Le retour aux sources
Le textile africain a été mis à l’honneur par six designers de trois pays (Sénégal, Côte d’Ivoire, Allemagne) à travers des créations originales, pour montrer leur appartenance et le retour à la tradition africaine. Un projet de Baobab créations pour la revalorisation de la mode et de la culture du continent noir.
Le musée des femmes Henriette Bathily accueille l’exposition de Baobab créations qui veut valoriser le textile africain, du 2 au 18 novembre 2023. Le vernissage a été marqué par des tableaux qui ont montré la façon dont les six designers ont travaillé le tissu. Il s’en est suivi un défilé avec leurs créations textiles. Chacune porte une histoire sur le patrimoine ancestral et conscientise pour un éveil culturel.
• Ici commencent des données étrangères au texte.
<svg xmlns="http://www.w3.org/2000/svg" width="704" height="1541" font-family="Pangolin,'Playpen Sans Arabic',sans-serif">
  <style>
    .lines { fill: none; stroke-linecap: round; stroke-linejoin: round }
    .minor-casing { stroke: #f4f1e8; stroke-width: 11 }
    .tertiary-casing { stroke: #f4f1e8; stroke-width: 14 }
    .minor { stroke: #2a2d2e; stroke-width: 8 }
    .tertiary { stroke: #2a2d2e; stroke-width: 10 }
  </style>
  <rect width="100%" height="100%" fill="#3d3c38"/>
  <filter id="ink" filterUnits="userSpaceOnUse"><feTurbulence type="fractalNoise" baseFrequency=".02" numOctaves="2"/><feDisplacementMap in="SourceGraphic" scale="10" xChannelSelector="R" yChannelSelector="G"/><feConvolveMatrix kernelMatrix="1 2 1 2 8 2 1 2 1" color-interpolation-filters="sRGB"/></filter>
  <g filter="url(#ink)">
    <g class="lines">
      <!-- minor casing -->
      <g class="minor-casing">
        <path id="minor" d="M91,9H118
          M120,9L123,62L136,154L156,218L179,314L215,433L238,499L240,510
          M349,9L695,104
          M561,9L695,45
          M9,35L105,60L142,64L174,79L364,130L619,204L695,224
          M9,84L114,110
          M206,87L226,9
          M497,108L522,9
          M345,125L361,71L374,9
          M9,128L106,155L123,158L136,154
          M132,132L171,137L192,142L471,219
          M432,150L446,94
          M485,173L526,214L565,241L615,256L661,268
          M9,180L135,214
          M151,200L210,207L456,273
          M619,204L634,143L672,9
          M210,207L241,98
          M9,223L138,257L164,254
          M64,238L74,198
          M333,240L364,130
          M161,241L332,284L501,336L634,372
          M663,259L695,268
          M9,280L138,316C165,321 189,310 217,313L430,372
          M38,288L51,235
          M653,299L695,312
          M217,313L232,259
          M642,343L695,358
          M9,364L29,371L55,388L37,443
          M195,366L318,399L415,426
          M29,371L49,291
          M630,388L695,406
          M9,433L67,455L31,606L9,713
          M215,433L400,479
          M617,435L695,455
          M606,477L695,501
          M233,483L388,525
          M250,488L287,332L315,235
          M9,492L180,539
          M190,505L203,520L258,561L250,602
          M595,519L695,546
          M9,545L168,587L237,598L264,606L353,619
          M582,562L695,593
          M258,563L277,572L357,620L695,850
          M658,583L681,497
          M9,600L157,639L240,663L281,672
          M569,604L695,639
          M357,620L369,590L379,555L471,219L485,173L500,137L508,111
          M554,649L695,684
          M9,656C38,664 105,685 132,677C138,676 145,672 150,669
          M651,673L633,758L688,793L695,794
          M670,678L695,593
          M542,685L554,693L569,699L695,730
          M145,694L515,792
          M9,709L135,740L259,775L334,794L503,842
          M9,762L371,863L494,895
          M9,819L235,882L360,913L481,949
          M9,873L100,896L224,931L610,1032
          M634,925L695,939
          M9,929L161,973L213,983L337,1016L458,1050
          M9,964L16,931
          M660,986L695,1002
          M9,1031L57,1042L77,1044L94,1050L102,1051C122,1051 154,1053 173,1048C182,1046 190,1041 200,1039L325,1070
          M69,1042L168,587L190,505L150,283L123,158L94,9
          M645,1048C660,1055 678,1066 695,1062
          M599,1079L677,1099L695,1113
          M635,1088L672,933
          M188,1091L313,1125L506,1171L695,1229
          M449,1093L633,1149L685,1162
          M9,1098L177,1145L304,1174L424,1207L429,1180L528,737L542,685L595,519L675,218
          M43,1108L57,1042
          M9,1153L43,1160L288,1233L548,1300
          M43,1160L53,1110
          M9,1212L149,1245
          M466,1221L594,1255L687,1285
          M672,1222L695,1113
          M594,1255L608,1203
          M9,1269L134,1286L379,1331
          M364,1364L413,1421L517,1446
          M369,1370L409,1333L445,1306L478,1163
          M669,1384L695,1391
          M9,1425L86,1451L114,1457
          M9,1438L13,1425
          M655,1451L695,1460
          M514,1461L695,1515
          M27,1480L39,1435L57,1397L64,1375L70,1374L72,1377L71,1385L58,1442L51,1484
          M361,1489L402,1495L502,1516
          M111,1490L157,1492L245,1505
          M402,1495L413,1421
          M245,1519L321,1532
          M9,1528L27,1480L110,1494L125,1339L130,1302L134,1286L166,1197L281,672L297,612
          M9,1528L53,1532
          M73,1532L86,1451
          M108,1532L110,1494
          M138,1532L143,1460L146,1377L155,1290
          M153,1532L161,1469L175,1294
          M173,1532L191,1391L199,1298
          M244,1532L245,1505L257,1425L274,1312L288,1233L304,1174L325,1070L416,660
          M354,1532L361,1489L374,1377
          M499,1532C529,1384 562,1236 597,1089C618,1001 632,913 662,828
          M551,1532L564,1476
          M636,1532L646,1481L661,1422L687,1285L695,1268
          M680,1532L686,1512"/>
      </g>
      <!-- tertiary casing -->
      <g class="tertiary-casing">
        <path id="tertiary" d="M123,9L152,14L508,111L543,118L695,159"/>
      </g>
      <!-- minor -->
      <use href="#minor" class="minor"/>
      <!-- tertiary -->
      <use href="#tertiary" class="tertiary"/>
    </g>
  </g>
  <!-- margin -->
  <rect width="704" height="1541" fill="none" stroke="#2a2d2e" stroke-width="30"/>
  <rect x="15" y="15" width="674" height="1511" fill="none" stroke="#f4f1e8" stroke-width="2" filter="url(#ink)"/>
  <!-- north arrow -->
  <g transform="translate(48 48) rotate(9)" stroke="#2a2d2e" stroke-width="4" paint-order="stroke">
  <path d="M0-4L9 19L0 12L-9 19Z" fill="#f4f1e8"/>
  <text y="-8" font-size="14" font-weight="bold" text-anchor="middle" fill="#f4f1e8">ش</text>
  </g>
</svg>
Il y a aussi eu une démonstration sur la façon de tisser un pagne.
Ce projet a été pensé avant la Covid-19, selon Maimouna Dembélé, l’une des initiatrices. ‘’On a démarré, il y a un an et demi de cela. Il y a eu l’appel à la candidature. Le Sénégal a été choisi, mais on voulait aussi la participation d’autres pays africains. Vu que le budget est un peu chaud, on a pris la Côte d’Ivoire pour tout ce nous lie avec ce pays et il y a aussi eu l’Allemagne, car il a financé ce projet’’, renseigne-t-elle.
Elle est revenue sur le concept Wulinas : ‘’Wulinas, c’est six designers qui ont été retenus qui ont ressorti cette histoire. C’est un royaume imaginaire. Ils se sont posé la question de savoir comment auraient évolué nos pagnes, si nous n’avions pas été colonisés ? Wulinas appelle les gens à retourner à la source’’, souligne-t-elle.
Madame Dembélé d’ajouter : ‘’Ce qui a été très important pendant ces un an et demi, c’est la transmission. Aujourd’hui, on se rend compte que les gens de la vieille génération se souviennent que nos mamans avaient des tisserands devant leurs portes. Cette transmission, c’était un métier noble qui était là, qui se faisait et, malheureusement, si on ne prend pas garde, disparaitra. C’était une façon de sublimer les héritages que nous ont laissés nos arrière-grands-parents’’.
Pour sa partenaire de projet, Myriam Ciré Camara, le tissu est très important dans toutes les sociétés africaines. ‘’Le tissu représente beaucoup de choses. Il est utilisé dans beaucoup de situations, des moments clés dans la vie, comme la naissance, le mariage, le décès. Le tissu transporte les valeurs, la spiritualité, l’histoire. Nous avons choisi de travailler avec les pagnes tissés, surtout celles des Mandjacks, car c’est une culture très riche. Tous les designers ont travaillé sur de nouveaux designs, en employant les anciennes techniques et traditions, et en gardant aussi cet esprit’’, dit-elle.
D’après elle, il est important d’écouter et de travailler avec la nouvelle génération, de pouvoir jouir de leur inspiration, de leur créativité. Elle révèle que c’est un projet panafricain. ‘’L’Afrique est un continent très riche et nous savons qu’il y a beaucoup de choses sur lesquelles nous pouvons nous entendre, même si l’on ne parle pas la même langue. Le tissu permet d’exprimer cela. Nous avons pu créer ce projet panafricain avec beaucoup d’amour. Les six designers ne viennent pas seulement de différents pays d’Afrique, mais avec des histoires et biographies différentes. Ils sont tous pour une nouvelle d’Afrique’’, lance Mme Camara. Ajoutant que décoloniser, c’est le faire avec ce que l’on porte.
Maicha Marylise Konaté est designer textile et artiste peintre. Elle vient de la Côte d’Ivoire et fait partie des six choisis. La demoiselle dit avoir appris beaucoup de choses à travers ce projet, comme l’humilité, la teinture textile, la broderie et aussi de nouvelles personnes. ‘’J’ai envie de créer mon propre pagne et c’est que j’ai voulu montrer par mes créations. J’ai eu envie de montrer ma diversité’’, déclare la jeune Ivoirienne.
Kamal, lui, fait partie de ceux qui ont encadré les jeunes. Il appelle à la valorisation du textile artisanal. ‘’Toutes ces créations, c’est pour montrer que l’on doit croire en l’artisanat local, pour le valoriser. Et pour le promouvoir, on doit faire ces créations. Cela demande de la formation, des échanges. Le domaine artisanal est colossal. Les autorités doivent permettre à nos artisans d’aller dans des zones comme l’Asie ou l’Océanie, pour échanger sur les techniques, pour pouvoir réaliser des pagnes. C’est l’objectif de ce projet de valoriser le textile africain et de l’exposer’’, dit-il.